Only the first line of the listing and the lines after it, up to and including the one containing "desk organizer: present", should be retyped exactly.

Data extracts section start

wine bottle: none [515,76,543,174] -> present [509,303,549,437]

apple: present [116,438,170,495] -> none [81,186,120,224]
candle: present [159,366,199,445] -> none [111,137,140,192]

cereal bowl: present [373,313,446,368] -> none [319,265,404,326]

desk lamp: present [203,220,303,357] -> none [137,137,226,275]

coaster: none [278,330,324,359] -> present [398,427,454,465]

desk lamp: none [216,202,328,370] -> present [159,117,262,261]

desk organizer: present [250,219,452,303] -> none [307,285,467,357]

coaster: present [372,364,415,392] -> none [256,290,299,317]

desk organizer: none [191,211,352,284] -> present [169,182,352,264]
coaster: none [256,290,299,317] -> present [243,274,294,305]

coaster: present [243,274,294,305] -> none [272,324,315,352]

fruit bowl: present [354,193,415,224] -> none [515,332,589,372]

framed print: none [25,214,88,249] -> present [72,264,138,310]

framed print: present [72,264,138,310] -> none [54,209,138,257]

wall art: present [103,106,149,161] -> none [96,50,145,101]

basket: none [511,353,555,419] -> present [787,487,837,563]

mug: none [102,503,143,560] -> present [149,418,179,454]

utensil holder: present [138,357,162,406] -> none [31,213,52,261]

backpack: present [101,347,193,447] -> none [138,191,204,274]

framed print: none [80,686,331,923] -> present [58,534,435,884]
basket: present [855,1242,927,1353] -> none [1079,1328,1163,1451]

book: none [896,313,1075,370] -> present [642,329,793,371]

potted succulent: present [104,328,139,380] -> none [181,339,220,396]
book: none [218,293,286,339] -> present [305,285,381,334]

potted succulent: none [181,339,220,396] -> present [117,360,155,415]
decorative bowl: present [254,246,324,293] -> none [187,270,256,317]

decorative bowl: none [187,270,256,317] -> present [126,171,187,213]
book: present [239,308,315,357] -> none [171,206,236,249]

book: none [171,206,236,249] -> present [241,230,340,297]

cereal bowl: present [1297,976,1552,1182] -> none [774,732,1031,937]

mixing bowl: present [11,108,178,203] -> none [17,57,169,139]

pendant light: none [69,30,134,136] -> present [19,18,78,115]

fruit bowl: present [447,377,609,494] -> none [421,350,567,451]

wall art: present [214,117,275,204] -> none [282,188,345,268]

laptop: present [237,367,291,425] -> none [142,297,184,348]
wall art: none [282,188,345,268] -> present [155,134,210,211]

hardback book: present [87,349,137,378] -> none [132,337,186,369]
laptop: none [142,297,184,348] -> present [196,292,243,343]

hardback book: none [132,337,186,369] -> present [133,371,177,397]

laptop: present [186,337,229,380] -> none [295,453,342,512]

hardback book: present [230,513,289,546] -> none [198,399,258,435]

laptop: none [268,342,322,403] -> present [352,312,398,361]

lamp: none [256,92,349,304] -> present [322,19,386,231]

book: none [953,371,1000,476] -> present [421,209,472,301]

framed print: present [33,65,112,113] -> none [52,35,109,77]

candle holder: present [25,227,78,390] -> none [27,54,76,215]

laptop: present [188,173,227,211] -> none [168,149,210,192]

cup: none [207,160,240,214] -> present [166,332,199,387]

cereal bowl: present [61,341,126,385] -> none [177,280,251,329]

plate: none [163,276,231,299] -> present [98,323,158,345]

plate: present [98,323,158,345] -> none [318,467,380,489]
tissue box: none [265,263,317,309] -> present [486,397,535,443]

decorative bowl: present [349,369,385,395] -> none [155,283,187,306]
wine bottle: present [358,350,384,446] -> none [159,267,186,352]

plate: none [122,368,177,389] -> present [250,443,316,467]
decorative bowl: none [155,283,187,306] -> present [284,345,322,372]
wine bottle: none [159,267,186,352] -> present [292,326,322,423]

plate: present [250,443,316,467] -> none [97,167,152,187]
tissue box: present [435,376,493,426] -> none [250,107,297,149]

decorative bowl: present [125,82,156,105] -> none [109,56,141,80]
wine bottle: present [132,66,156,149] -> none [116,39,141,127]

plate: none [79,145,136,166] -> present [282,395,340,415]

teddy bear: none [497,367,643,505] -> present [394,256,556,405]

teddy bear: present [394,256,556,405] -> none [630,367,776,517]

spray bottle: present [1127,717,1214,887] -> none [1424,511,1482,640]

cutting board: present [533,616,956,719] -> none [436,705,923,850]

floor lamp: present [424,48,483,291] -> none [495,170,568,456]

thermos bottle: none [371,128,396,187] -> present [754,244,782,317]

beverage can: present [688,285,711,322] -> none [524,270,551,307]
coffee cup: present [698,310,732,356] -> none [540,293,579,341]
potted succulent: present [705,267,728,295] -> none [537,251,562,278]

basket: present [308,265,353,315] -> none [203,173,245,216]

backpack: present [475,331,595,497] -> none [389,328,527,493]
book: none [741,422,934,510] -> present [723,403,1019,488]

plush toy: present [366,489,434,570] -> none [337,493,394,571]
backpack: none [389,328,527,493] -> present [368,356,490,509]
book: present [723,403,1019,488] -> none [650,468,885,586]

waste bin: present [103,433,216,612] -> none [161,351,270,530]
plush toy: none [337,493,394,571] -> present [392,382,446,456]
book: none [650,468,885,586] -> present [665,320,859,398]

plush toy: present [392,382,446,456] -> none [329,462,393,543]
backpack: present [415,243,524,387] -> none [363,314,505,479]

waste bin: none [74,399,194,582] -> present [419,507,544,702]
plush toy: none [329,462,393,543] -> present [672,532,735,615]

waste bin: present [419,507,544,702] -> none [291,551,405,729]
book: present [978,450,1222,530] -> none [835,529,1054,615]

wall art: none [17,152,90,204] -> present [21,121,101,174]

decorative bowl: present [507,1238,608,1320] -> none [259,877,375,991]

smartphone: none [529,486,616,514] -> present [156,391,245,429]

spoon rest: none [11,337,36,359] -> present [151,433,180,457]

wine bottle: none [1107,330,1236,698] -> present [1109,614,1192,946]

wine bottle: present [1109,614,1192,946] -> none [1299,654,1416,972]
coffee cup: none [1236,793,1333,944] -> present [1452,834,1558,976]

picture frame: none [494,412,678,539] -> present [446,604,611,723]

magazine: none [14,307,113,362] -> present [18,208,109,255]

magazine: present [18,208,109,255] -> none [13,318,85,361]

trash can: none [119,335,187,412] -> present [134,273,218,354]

Data extracts section end

**Solution to the exercise**:
wine bottle: none [515,76,543,174] -> present [509,303,549,437]

apple: present [116,438,170,495] -> none [81,186,120,224]
candle: present [159,366,199,445] -> none [111,137,140,192]

cereal bowl: present [373,313,446,368] -> none [319,265,404,326]

desk lamp: present [203,220,303,357] -> none [137,137,226,275]

coaster: none [278,330,324,359] -> present [398,427,454,465]

desk lamp: none [216,202,328,370] -> present [159,117,262,261]

desk organizer: present [250,219,452,303] -> none [307,285,467,357]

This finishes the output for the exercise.